Thanks for the bio Sean. The problem with email conversations is that
you don't know the experience level of the poster and its easy to
pigeon-hole others based on their assertions. Its clear that you have
plenty of experience and have found an effective way to program without
relying on unit tests.

It would be interesting to compare our techniques for while I have a
similar background (e.g. over 25 years of programming experience and
low-defect rates), in recent years I have found myself becoming a strong
advocate of test-first/test-driven development. TFD/TDD has not lowered
my defect rate, nor has it found more bugs for me. What it does do is
allow me to refactor the code with more speed and confidence.
[...] and a lot of younger programmers
haven't figured it all out yet and unit tests get them to a higher
quality of code quicker.

This is the comment that triggered my response. Its not just the young
programmers who are finding TDD effective. A lot of us old-timers are too.
 
F

Florian Frank

Please go into detail on this. Why would type checking be an
indication of
weak OO design?
________________________________________
▶ **Your tasks**:
1: Rewrite the paragraph of the email that begins "It would be interesting to compare" as a short bulleted list that keeps its main facts.
2: Transcribe the passage of the email starting at "It would be" and ending at "speed and confidence.".
Rely on the email alone.

▶ **Listing**:
________________________________________
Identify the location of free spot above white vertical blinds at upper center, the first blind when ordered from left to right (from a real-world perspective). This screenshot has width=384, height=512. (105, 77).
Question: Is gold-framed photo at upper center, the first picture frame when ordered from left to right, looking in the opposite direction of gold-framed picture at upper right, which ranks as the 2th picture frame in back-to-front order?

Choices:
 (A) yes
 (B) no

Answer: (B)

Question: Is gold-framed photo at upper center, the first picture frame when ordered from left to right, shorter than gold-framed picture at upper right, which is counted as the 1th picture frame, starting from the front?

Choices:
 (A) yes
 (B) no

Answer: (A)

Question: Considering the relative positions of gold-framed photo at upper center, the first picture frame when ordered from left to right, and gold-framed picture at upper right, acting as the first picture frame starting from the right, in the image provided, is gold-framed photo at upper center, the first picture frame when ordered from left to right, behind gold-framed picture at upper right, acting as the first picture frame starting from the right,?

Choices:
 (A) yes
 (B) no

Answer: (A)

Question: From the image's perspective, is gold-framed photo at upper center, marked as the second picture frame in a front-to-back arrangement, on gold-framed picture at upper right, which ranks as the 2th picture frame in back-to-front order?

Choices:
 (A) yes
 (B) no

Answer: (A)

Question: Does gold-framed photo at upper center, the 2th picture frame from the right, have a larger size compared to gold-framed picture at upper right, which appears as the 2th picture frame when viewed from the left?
________________________________________
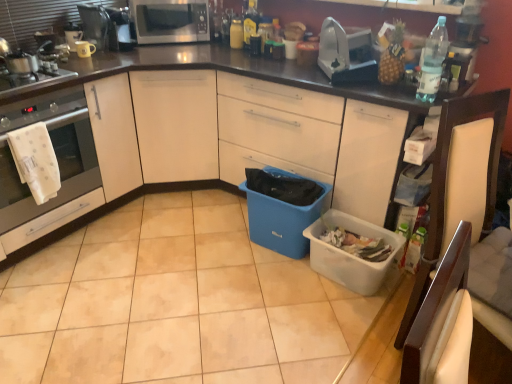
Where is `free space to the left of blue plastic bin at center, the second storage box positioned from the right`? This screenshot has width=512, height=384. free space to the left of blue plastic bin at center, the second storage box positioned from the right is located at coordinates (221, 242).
________________________________________
▶ **Final answers**:
1:
- The writer would like to compare programming techniques with Sean.
- The writer has a similar background: over 25 years of programming experience and low defect rates.
- In recent years, the writer has become a strong advocate of test-first/test-driven development (TFD/TDD).
- TFD/TDD has not lowered the writer's defect rate, and it has not found more bugs for the writer.
- What it does is let the writer refactor code with more speed and confidence.

2:
It would be interesting to compare our techniques for while I have a
similar background (e.g. over 25 years of programming experience and
low-defect rates), in recent years I have found myself becoming a strong
advocate of test-first/test-driven development. TFD/TDD has not lowered
my defect rate, nor has it found more bugs for me. What it does do is
allow me to refactor the code with more speed and confidence.